About one-half pound of sulfur is left over for every 19 gallons of gasoline produced from fossil fuels, calculated co-author Jared Griebel, a UA chemistry and biochemistry doctoral candidate.

The researchers have filed an international patent for their new chemical process and for the new polymeric electrode materials for Li-S batteries.

Pyun wanted to apply his expertise as a chemist to energy-related research. He knew about the world’s glut of elemental sulfur at fossil fuel refineries – so he focused on how chemistry could use the cheap sulfur to satisfy the need for good Li-S batteries.

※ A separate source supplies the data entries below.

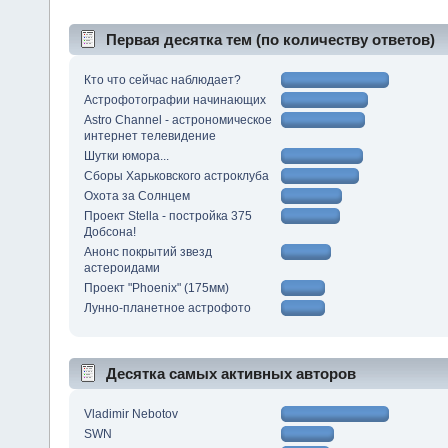
Первая десятка тем (по количеству ответов)
Кто что сейчас наблюдает?
Астрофотографии начинающих
Astro Channel - астрономическое
интернет телевидение
Шутки юмора...
Сборы Харьковского астроклуба
Охота за Солнцем
Проект Stella - постройка 375
Добсона!
Анонс покрытий звезд
астероидами
Проект "Phoenix" (175мм)
Лунно-планетное астрофото
Десятка самых активных авторов
Vladimir Nebotov
SWN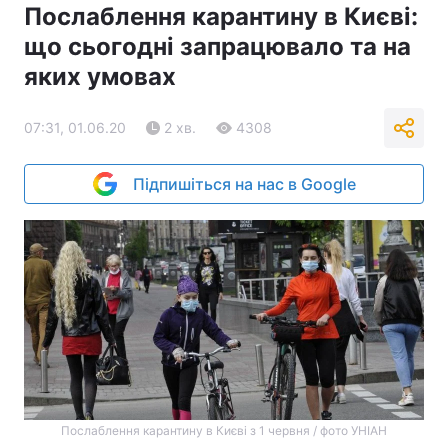
Послаблення карантину в Києві:
що сьогодні запрацювало та на
яких умовах
07:31, 01.06.20
2 хв.
4308
Підпишіться на нас в Google
Послаблення карантину в Києві з 1 червня / фото УНІАН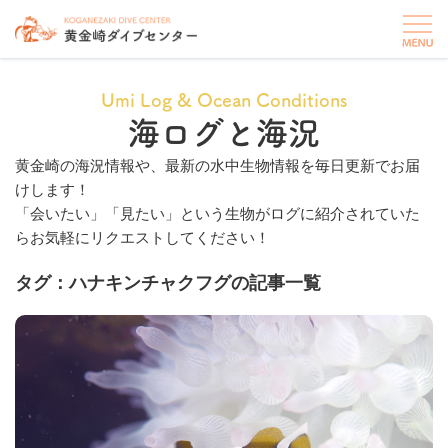
Umi Log & Ocean Conditions
海ログと海況
黄金崎の海況情報や、最新の水中生物情報を毎日更新でお届
けします！
「会いたい」「見たい」という生物がログに紹介されていた
らお気軽にリクエストしてください！
タグ：ハナキンチャクフグの記事一覧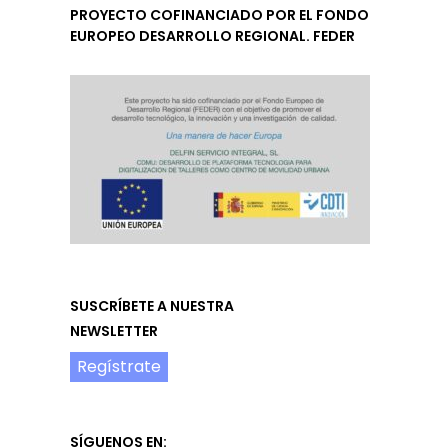
PROYECTO COFINANCIADO POR EL FONDO
EUROPEO DESARROLLO REGIONAL. FEDER
SUSCRÍBETE A NUESTRA
NEWSLETTER
Regístrate
SÍGUENOS EN: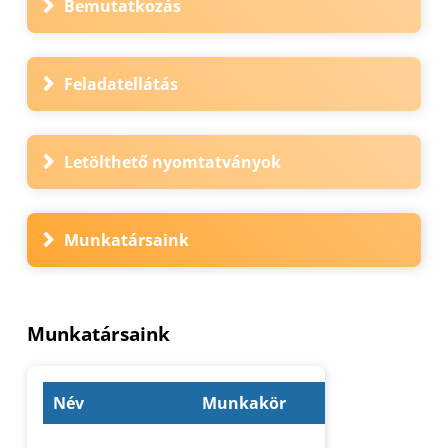
Bemutatkozás
Feladatellátás
Letölthető nyomtatványok
Munkatársaink
Munkatársaink
Név
Munkakör
Beosztás
általános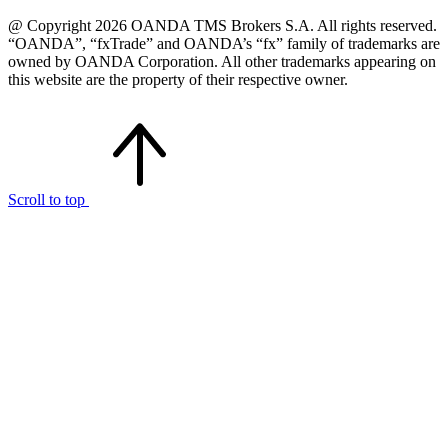
@ Copyright 2026 OANDA TMS Brokers S.A. All rights reserved.
“OANDA”, “fxTrade” and OANDA’s “fx” family of trademarks are
owned by OANDA Corporation. All other trademarks appearing on
this website are the property of their respective owner.
Scroll to top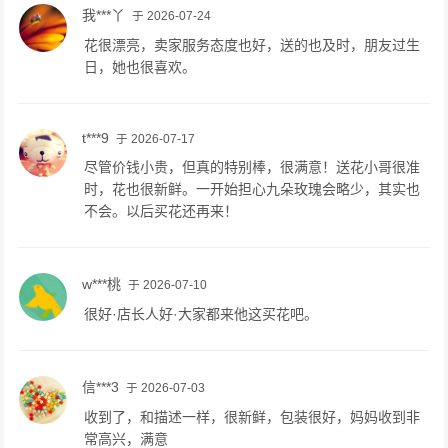
我***丫
于 2026-07-24
花很漂亮，卖家服务态度也好，送的也及时，朋友过生
日，她也很喜欢。
t***9
于 2026-07-17
尽管价钱小贵，但真的特别棒，很满意！送花小哥很准
时，花也很新鲜。一开始担心九朵玫瑰会略少，其实也
不会。以后买花还再来！
w***桃
于 2026-07-10
很好·店长人好·大家都来他这买花吧。
信***3
于 2026-07-03
收到了，和描述一样，很新鲜，包装很好，妈妈收到非
常高兴，满意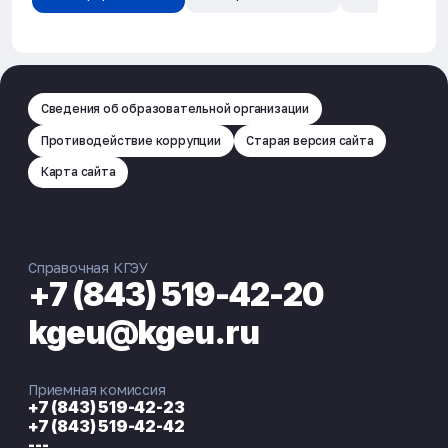
Сведения об образовательной организации
Противодействие коррупции
Старая версия сайта
Карта сайта
Справочная КГЭУ
+7 (843) 519-42-20
kgeu@kgeu.ru
Приемная комиссия
+7 (843) 519-42-23
+7 (843) 519-42-42
---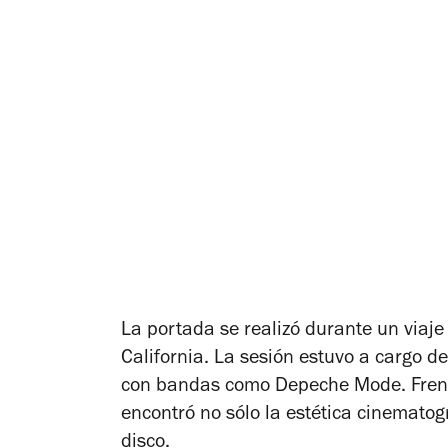
La portada se realizó durante un viaje
California. La sesión estuvo a cargo de
con bandas como Depeche Mode. Frent
encontró no sólo la estética cinematog
disco.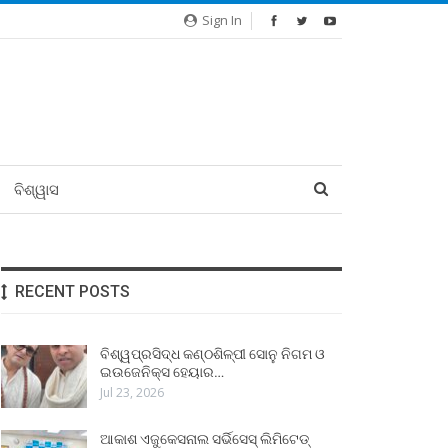
Sign In
ବିଶ୍ୱାସ
RECENT POSTS
ବିଶ୍ୱପ୍ରସିଦ୍ଧ କଣ୍ଠଶିଳ୍ପୀ ସୋନୁ ନିଗମ ଓ
ଇଉଜେନିକ୍ସ ହେୟାର…
Jul 23, 2026
ଆକାଶ ଏଜୁକେସନାଲ ସର୍ଭିସେସ୍ ଲିମିଟେଡ୍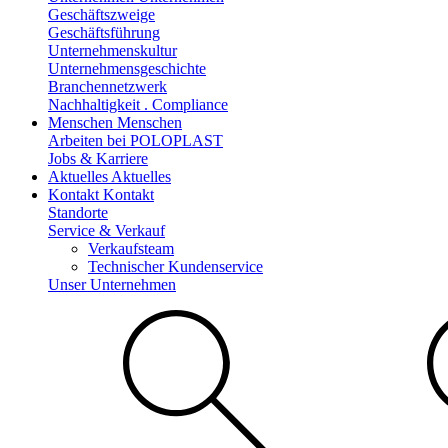
Geschäftszweige
Geschäftsführung
Unternehmenskultur
Unternehmensgeschichte
Branchennetzwerk
Nachhaltigkeit . Compliance
Menschen
Menschen
Arbeiten bei POLOPLAST
Jobs & Karriere
Aktuelles
Aktuelles
Kontakt
Kontakt
Standorte
Service & Verkauf
Verkaufsteam
Technischer Kundenservice
Unser Unternehmen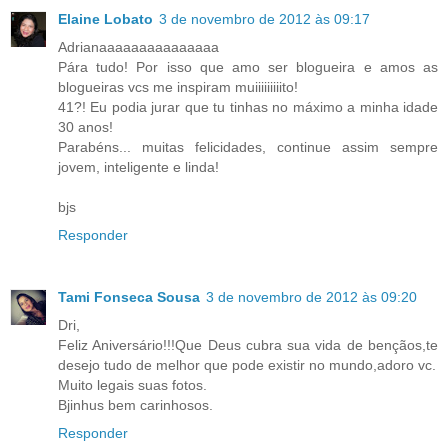
Elaine Lobato
3 de novembro de 2012 às 09:17
Adrianaaaaaaaaaaaaaaa
Pára tudo! Por isso que amo ser blogueira e amos as
blogueiras vcs me inspiram muiiiiiiiiito!
41?! Eu podia jurar que tu tinhas no máximo a minha idade
30 anos!
Parabéns... muitas felicidades, continue assim sempre
jovem, inteligente e linda!
bjs
Responder
Tami Fonseca Sousa
3 de novembro de 2012 às 09:20
Dri,
Feliz Aniversário!!!Que Deus cubra sua vida de bençãos,te
desejo tudo de melhor que pode existir no mundo,adoro vc.
Muito legais suas fotos.
Bjinhus bem carinhosos.
Responder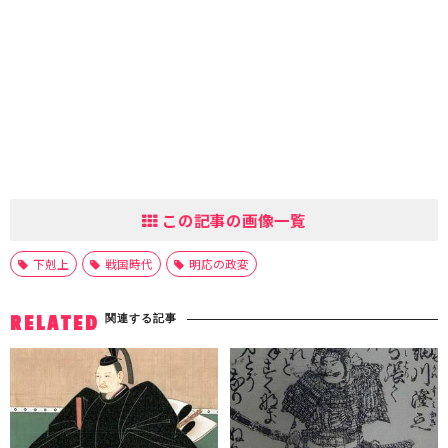
この記事の画像一覧
下剋上
戦国時代
明応の政変
関連する記事
RELATED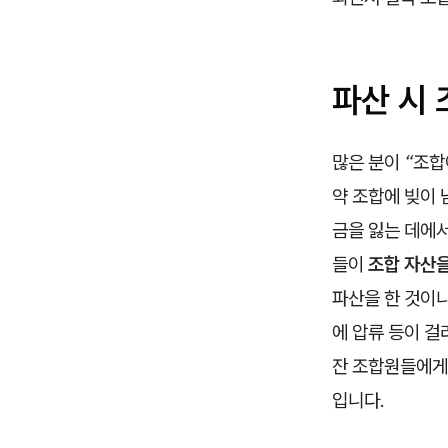
파산 시
많은 분이
“조합
약 조합에 빚이
금을 잃는 데에서
들이
조합 자산을
파산을 한 것이니
에 압류 등이 걸
잔 조합원들에게
입니다.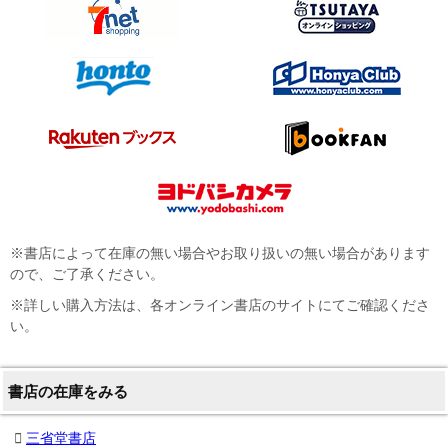
※書店によって在庫の無い場合やお取り扱いの無い場合があります
ので、ご了承ください。
※詳しい購入方法は、各オンライン書店のサイトにてご確認くださ
い。
書店の在庫をみる
三省堂書店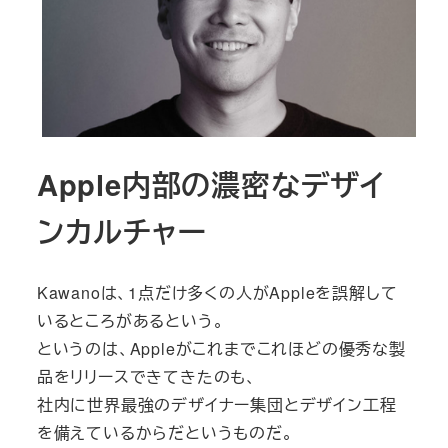
Apple内部の濃密なデザイ
ンカルチャー
Kawanoは、1点だけ多くの人がAppleを誤解して
いるところがあるという。
というのは、Appleがこれまでこれほどの優秀な製
品をリリースできてきたのも、
社内に世界最強のデザイナー集団とデザイン工程
を備えているからだというものだ。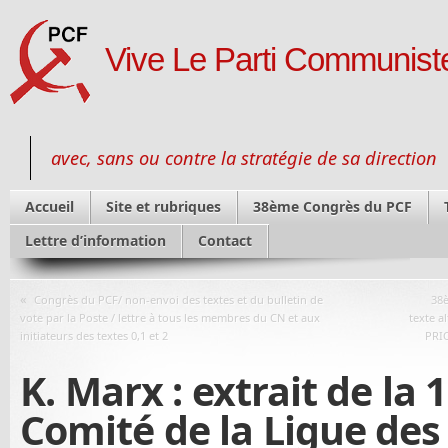
Vive Le Parti Communiste
avec, sans ou contre la stratégie de sa direction
Accueil
Site et rubriques
38ème Congrès du PCF
Lettre d’information
Contact
«
Congrès du PCF/ non-envoi des textes et du bulletin de
38è
vote par la Poste / lettre à tous les membres du CN et aux
texte a
initiateurs des textes 0,1 et 2
PRI
K. Marx : extrait de la
Comité de la Ligue de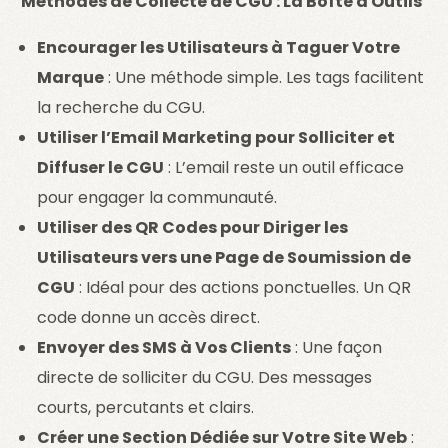
Méthodes de Collecte de CGU : La Boîte à Outils
Encourager les Utilisateurs à Taguer Votre
Marque
: Une méthode simple. Les tags facilitent
la recherche du CGU.
Utiliser l’Email Marketing pour Solliciter et
Diffuser le CGU
: L’email reste un outil efficace
pour engager la communauté.
Utiliser des QR Codes pour Diriger les
Utilisateurs vers une Page de Soumission de
CGU
: Idéal pour des actions ponctuelles. Un QR
code donne un accès direct.
Envoyer des SMS à Vos Clients
: Une façon
directe de solliciter du CGU. Des messages
courts, percutants et clairs.
Créer une Section Dédiée sur Votre Site Web
: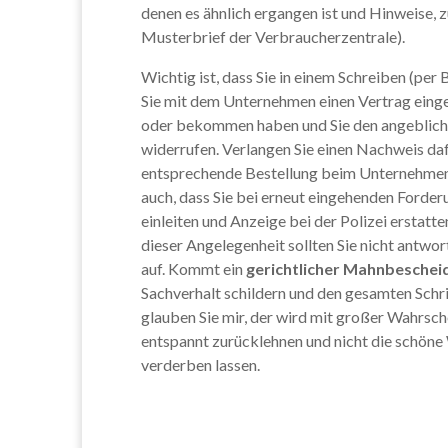
denen es ähnlich ergangen ist und Hinweise, z
Musterbrief der Verbraucherzentrale).
Wichtig ist, dass Sie in einem Schreiben (per 
Sie mit dem Unternehmen einen Vertrag einge
oder bekommen haben und Sie den angeblich
widerrufen. Verlangen Sie einen Nachweis daf
entsprechende Bestellung beim Unternehmen 
auch, dass Sie bei erneut eingehenden Forder
einleiten und Anzeige bei der Polizei erstatte
dieser Angelegenheit sollten Sie nicht antwo
auf. Kommt ein
gerichtlicher Mahnbeschei
Sachverhalt schildern und den gesamten Schr
glauben Sie mir, der wird mit großer Wahrsch
entspannt zurücklehnen und nicht die schöne
verderben lassen.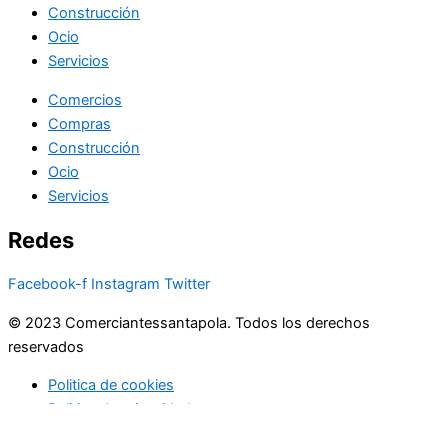
Construcción
Ocio
Servicios
Comercios
Compras
Construcción
Ocio
Servicios
Redes
Facebook-f
Instagram
Twitter
© 2023 Comerciantessantapola. Todos los derechos
reservados
Politica de cookies
Politica de privacidad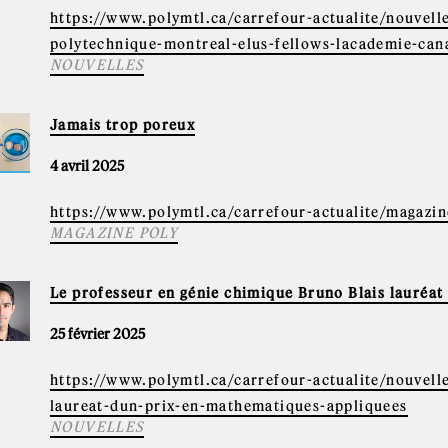
https://www.polymtl.ca/carrefour-actualite/nouvell
polytechnique-montreal-elus-fellows-lacademie-can
NOUVELLES
Jamais trop poreux
4 avril 2025
https://www.polymtl.ca/carrefour-actualite/magazi
MAGAZINE POLY
Le professeur en génie chimique Bruno Blais lauréat
25 février 2025
https://www.polymtl.ca/carrefour-actualite/nouvell
laureat-dun-prix-en-mathematiques-appliquees
NOUVELLES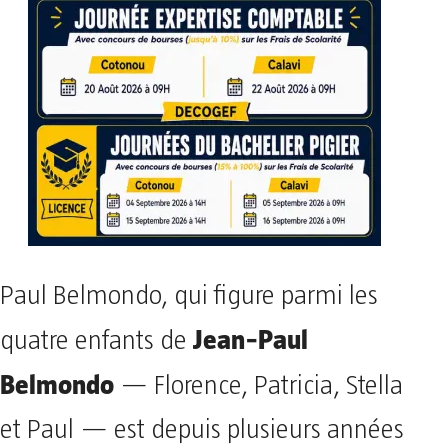
Paul Belmondo, qui figure parmi les
Jean‑Paul
quatre enfants de
Belmondo
— Florence, Patricia, Stella
et Paul — est depuis plusieurs années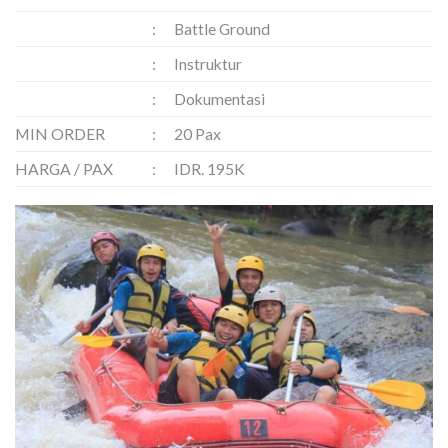
:
Battle Ground
:
Instruktur
:
Dokumentasi
MIN ORDER
:
20 Pax
HARGA / PAX
:
IDR. 195K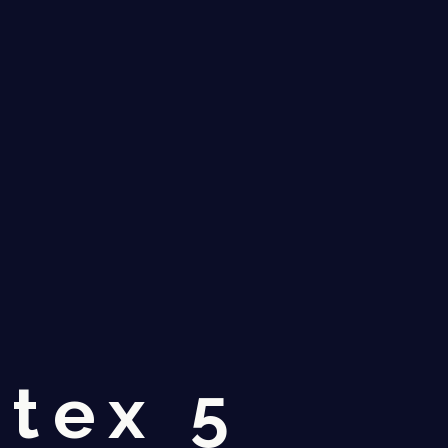
tex 5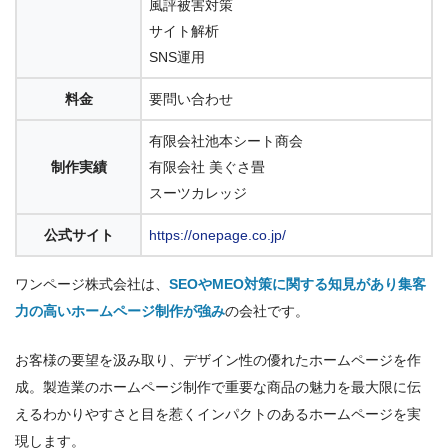
風評被害対策
サイト解析
SNS運用
料金
要問い合わせ
有限会社池本シート商会
制作実績
有限会社 美ぐさ畳
スーツカレッジ
公式サイト
https://onepage.co.jp/
ワンページ株式会社は、
SEOやMEO対策に関する知見があり集客
力の高いホームページ制作が強み
の会社です。
お客様の要望を汲み取り、デザイン性の優れたホームページを作
成。製造業のホームページ制作で重要な商品の魅力を最大限に伝
えるわかりやすさと目を惹くインパクトのあるホームページを実
現します。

He and his colleagues tried something new: transforming liquid sulfur into a useful plastic that eventually could be produced easily on an industrial scale. Sulfur poses technical challenges. It doesn’t easily form the stable long chains of molecules, known as polymers, needed make a moldable plastic, and most materials don’t dissolve in sulfur.

So Pyun and his colleagues identified the chemicals most likely to polymerize sulfur and prepared themselves for the long process of testing those chemicals one by one by one. More than 20 chemicals were on the list. They got lucky.

“The first one worked – and nothing else thereafter,” Pyun said.

Even though the first experiment worked, the scientists needed to try the other chemicals on their list to see if others worked better and to understand more about working with liquid sulfur.

They’ve dubbed their process “inverse vulcanization” because it requires mostly sulfur with a small amount of an additive. Vulcanization is the chemical process that makes rubber more durable by adding a small amount of sulfur to rubber.

The new plastic performs better in batteries than elemental sulfur, Pyun said, because batteries with cathodes made of elemental sulfur can be used and recharged only a limited number of times before they fail.

The new plastic has electrochemical properties superior to those of the elemental sulfur now used in Li-S batteries, the researchers report. The team’s batteries exhibited high specific capacity (823 mAh/g at 100 cycles) and enhanced capacity retention.

Several companies have expressed interest in the new plastic and the new battery. As such, the team’s next step is comparing properties of the new plastic to existing plastics and exploring other practical applications such as photonics for the new plastic.